=== Excerpt provided ===
⁂
RIXS $L_{2,3}M_{4,5}$

Using the function ResonantSpectra we can calculate inelastic x-ray scattering. (or other second order processess) Here we show the example of $d$-$d$ excitations in NiO using RIXS. Due to an ever increasing resolution this method gains rapidly in popularity and impact. See for example the combined work of Ghiringhelli \textit{et al.} For NiO see \cite{Ghiringhelli:2005kp}.

A script to calculate these spectra is:

RIXS_L23M45.Quanty
-- this example calculates the resonant inelastic x-ray scattering in NiO we look at the
-- Ni L23M45 edge, i.e. we make an excitation from 2p to 3d (L23) and decay from the
-- 3d shell back to the 2p shell (final "hole" in the 3d shell M45 edge). These spectra
-- measure d-d excitations and or magnons.
⁂
Edit the RIXS text, starting at "A script to" and ending at "and or magnons.", so that "CoO" stands wherever "NiO" appears.

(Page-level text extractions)
⁂
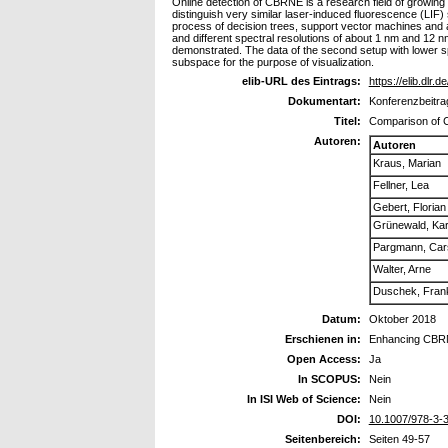
Online detection of CBRNE is a research field of growing 
distinguish very similar laser-induced fluorescence (LIF) s
process of decision trees, support vector machines and 
and different spectral resolutions of about 1 nm and 12 n
demonstrated. The data of the second setup with lower sp
subspace for the purpose of visualization.
elib-URL des Eintrags:
https://elib.dlr.d
Dokumentart:
Konferenzbeitra
Titel:
Comparison of C
Autoren:
Autoren
Kraus, Marian
Fellner, Lea
Gebert, Florian
Grünewald, Kar
Pargmann, Car
Walter, Arne
Duschek, Fran
Datum:
Oktober 2018
Erschienen in:
Enhancing CBRNE
Open Access:
Ja
In SCOPUS:
Nein
In ISI Web of Science:
Nein
DOI:
10.1007/978-3-
Seitenbereich:
Seiten 49-57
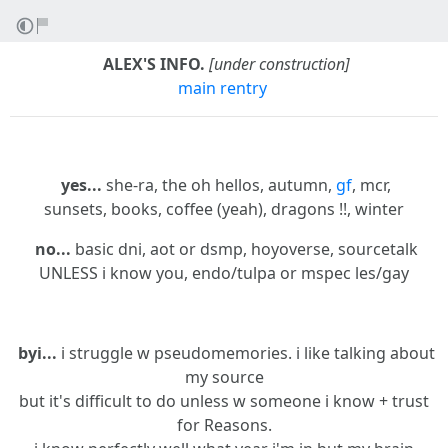
ALEX'S INFO.
[under construction]
main rentry
yes...
she-ra, the oh hellos, autumn,
gf
, mcr,
sunsets, books, coffee (yeah), dragons !!, winter
no...
basic dni, aot or dsmp, hoyoverse, sourcetalk
UNLESS i know you, endo/tulpa or mspec les/gay
byi...
i struggle w pseudomemories. i like talking about
my source
but it's difficult to do unless w someone i know + trust
for Reasons.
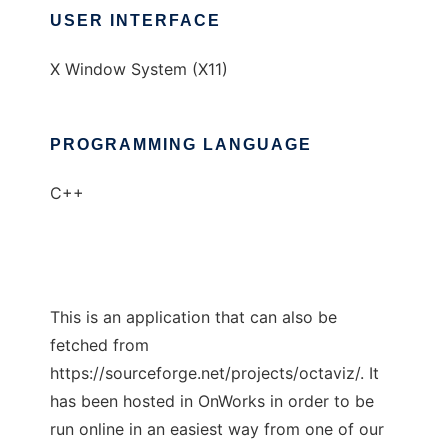
USER INTERFACE
X Window System (X11)
PROGRAMMING LANGUAGE
C++
This is an application that can also be
fetched from
https://sourceforge.net/projects/octaviz/. It
has been hosted in OnWorks in order to be
run online in an easiest way from one of our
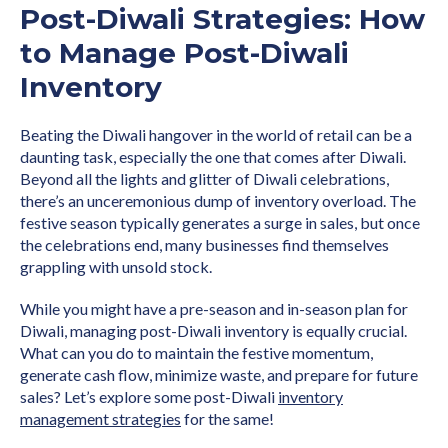
Post-Diwali Strategies: How
to Manage Post-Diwali
Inventory
Beating the Diwali hangover in the world of retail can be a
daunting task, especially the one that comes after Diwali.
Beyond all the lights and glitter of Diwali celebrations,
there’s an unceremonious dump of inventory overload. The
festive season typically generates a surge in sales, but once
the celebrations end, many businesses find themselves
grappling with unsold stock.
While you might have a pre-season and in-season plan for
Diwali, managing post-Diwali inventory is equally crucial.
What can you do to maintain the festive momentum,
generate cash flow, minimize waste, and prepare for future
sales? Let’s explore some post-Diwali
inventory
management strategies
for the same!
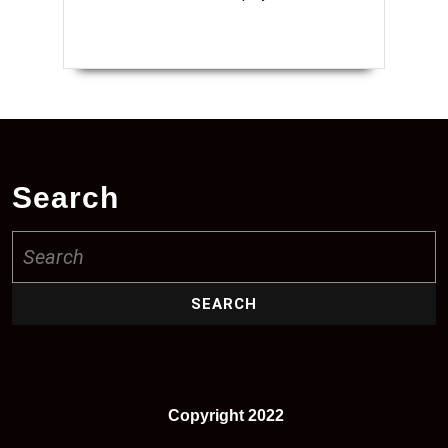
Search
Search
for:
Copyright 2022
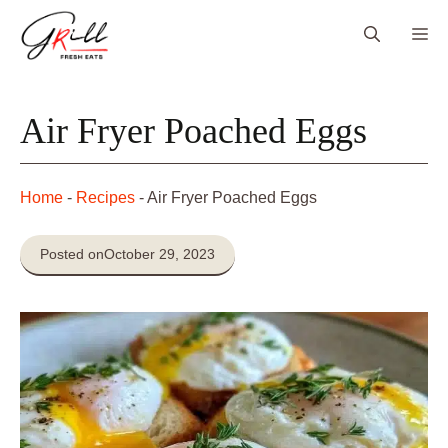
Skip
Me
to
content
Air Fryer Poached Eggs
Home
-
Recipes
-
Air Fryer Poached Eggs
Posted on
October 29, 2023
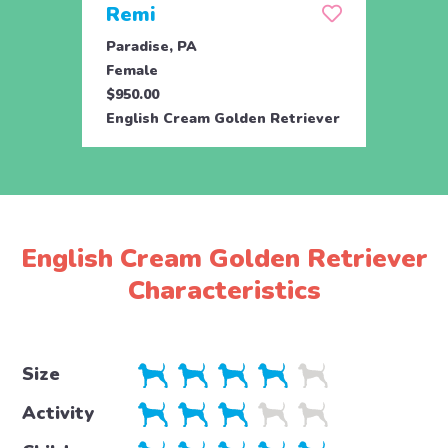
Remi
Ros
Paradise, PA
Parad
Female
Male
$950.00
$950.
English Cream Golden Retriever
Engli
English Cream Golden Retriever
Characteristics
Size
Activity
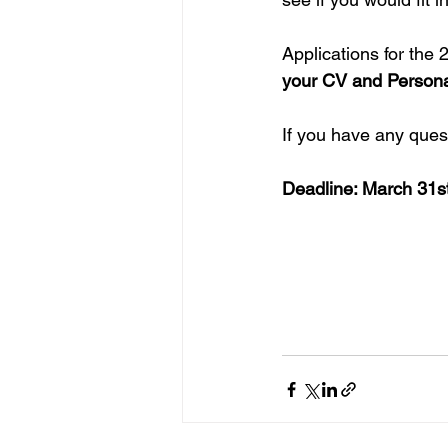
Applications for the 
your CV and Personal 
If you have any ques
Deadline: March 31s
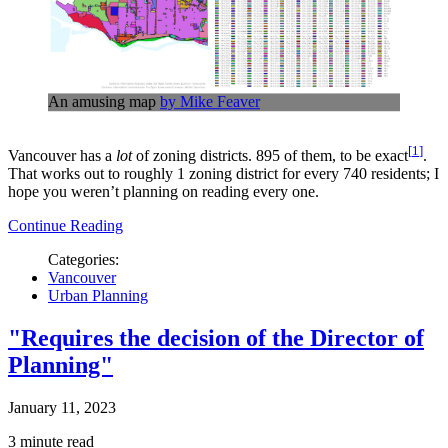
An amusing map
by Mike Feaver
1
Vancouver has a
lot
of zoning districts. 895 of them, to be exact
.
That works out to roughly 1 zoning district for every 740 residents; I
hope you weren’t planning on reading every one.
Continue Reading
Categories:
Vancouver
Urban Planning
"Requires the decision of the Director of
Planning"
January 11, 2023
3 minute read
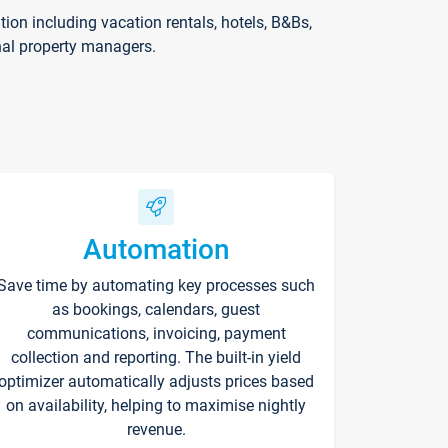
on including vacation rentals, hotels, B&Bs,
nal property managers.
Automation
Save time by automating key processes such
as bookings, calendars, guest
communications, invoicing, payment
collection and reporting. The built-in yield
optimizer automatically adjusts prices based
on availability, helping to maximise nightly
revenue.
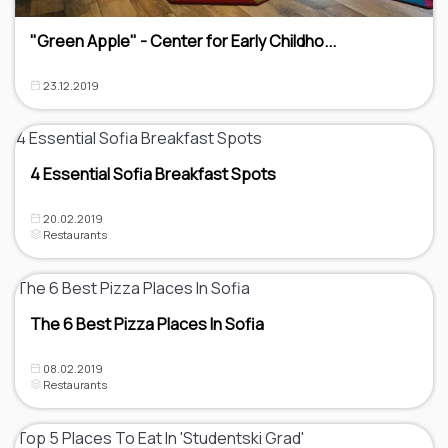
"Green Apple" - Center for Early Childho...
23.12.2019
4 Essential Sofia Breakfast Spots
20.02.2019
Restaurants
The 6 Best Pizza Places In Sofia
08.02.2019
Restaurants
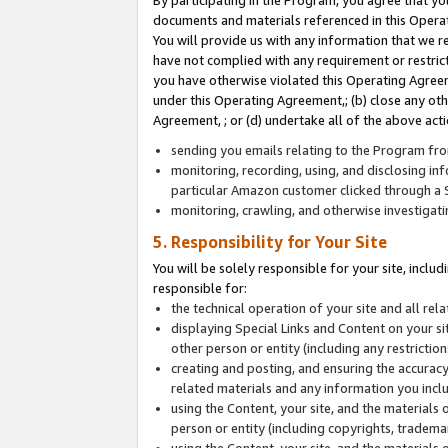
By participating in the Program, you agree that yo
documents and materials referenced in this Opera
You will provide us with any information that we 
have not complied with any requirement or restri
you have otherwise violated this Operating Agreeme
under this Operating Agreement,; (b) close any ot
Agreement, ; or (d) undertake all of the above acti
sending you emails relating to the Program fro
monitoring, recording, using, and disclosing inf
particular Amazon customer clicked through a S
monitoring, crawling, and otherwise investigat
5. Responsibility for Your Site
You will be solely responsible for your site, inclu
responsible for:
the technical operation of your site and all re
displaying Special Links and Content on your 
other person or entity (including any restrictio
creating and posting, and ensuring the accuracy
related materials and any information you includ
using the Content, your site, and the materials 
person or entity (including copyrights, trademark
using the Content, your site, and the materials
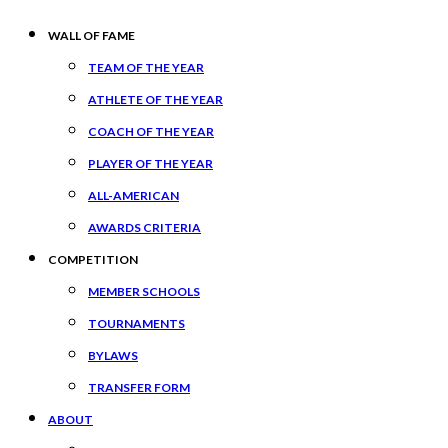
WALL OF FAME
TEAM OF THE YEAR
ATHLETE OF THE YEAR
COACH OF THE YEAR
PLAYER OF THE YEAR
ALL-AMERICAN
AWARDS CRITERIA
COMPETITION
MEMBER SCHOOLS
TOURNAMENTS
BYLAWS
TRANSFER FORM
ABOUT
⁂
=== Written solution ===
A script to calculate these spectra is:

RIXS_L23M45.Quanty
-- this example calculates the resonant inelastic x-ray scattering in CoO we look at the
-- Ni L23M45 edge, i.e. we make an excitation from 2p to 3d (L23) and decay from the
-- 3d shell back to the 2p shell (final "hole" in the 3d shell M45 edge). These spectra
-- measure d-d excitations and or magnons.